The pitch lands in the roomy, dry craven passage, where we were surprised to learn we had been underground all of one hour. A quick read of the description suggested North Craven would be much more interesting than its opposite number. In this direction a quick stomp up an inlet passage leads to some climbing up boulders, becoming progressively more muddy. The visual connection with East Passage in Gaping Gill is in this area, but without the complicated arrangements necessary to have a team on the other side at exactly the right time, it's impossible to know where exactly it is. Fortunately there are other attractions: a very fine stal and curtain arrangement in the ceiling of a large muddy chamber, attended by large arrays of bedding plane straws around the outside. The short crawls leading on from this chamber soon choke.

Back at the pitch bottom, we debated a visit to South Craven. With a good 15 minutes of crawling the best that it could apparently offer, we sacked it off and began the ascent. With smooth derigging up to the third pitch, where the spike was much more easily avoided than on the way down, we found ourselves back at baptistry, psyching ourselves up for another go. Sark Mims made a poignant distinction between 'hard' caving and 'miserable' caving, placing baptistry firmly in the latter category. Captain Walmslers and Captain Findles seemed to agree, as the sound of much excursion floated down the crawl, while myself and the Admiral quickly cooled to a fairly uncomfortable temperature. With communication between the two pairs leaving something to be desired, and wanting to avoid any waiting in the crawl on the other side while the Captains negotiated the letterbox, we ended up waiting for some time. Eventually we headed off, and found the crawl a little tighter than on the way in, for no readily obvious reason. We were soon up the letterbox with the aid of the wooden stemples, and from there a mildly awkward ascent of baptistry pitch paved the way for our exit.
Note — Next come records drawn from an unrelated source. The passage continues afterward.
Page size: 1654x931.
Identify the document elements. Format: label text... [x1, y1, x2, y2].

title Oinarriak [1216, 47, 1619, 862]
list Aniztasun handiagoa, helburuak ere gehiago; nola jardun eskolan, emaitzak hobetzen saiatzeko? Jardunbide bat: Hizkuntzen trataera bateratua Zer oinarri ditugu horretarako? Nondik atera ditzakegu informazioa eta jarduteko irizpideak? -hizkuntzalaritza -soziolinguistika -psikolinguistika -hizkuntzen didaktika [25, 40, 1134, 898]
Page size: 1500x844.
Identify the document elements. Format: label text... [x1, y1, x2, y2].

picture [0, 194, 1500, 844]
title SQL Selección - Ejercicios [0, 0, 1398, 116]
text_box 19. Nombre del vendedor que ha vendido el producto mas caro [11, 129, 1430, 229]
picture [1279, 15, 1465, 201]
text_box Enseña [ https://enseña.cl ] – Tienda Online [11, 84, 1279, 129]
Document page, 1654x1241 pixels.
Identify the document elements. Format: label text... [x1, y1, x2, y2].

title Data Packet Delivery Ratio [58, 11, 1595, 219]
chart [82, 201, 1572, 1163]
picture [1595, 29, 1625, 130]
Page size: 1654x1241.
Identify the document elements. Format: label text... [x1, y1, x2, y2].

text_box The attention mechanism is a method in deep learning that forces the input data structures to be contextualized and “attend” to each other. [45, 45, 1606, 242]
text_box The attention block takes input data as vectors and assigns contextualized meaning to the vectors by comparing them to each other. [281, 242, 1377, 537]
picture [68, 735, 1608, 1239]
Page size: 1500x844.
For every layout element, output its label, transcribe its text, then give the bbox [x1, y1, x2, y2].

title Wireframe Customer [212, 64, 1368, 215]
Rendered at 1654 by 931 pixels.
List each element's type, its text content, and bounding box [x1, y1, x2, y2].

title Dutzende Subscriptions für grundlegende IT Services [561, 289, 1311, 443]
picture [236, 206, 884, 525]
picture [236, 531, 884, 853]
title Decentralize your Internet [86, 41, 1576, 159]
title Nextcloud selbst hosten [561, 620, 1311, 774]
A total of 3 hours underground seemed surprising, but it had been a varied and enjoyable trip. Sadly, the drippy, muddy, dark passages of Car had been no match for the clean, contorted rifts of Marble Sink, but the cave had lived up to expectations and we were pleased to have visited at last. The cave would make an excellent sunday or evening trip, as the installation of proper anchors seems to allow rather faster trip times than suggested by the Black Book. A quick jaunt down the hill and a not-so-efficient change completed the day, and it was home for everyone else and back to the dump to collect my wetsocks and mouth off at the students for me.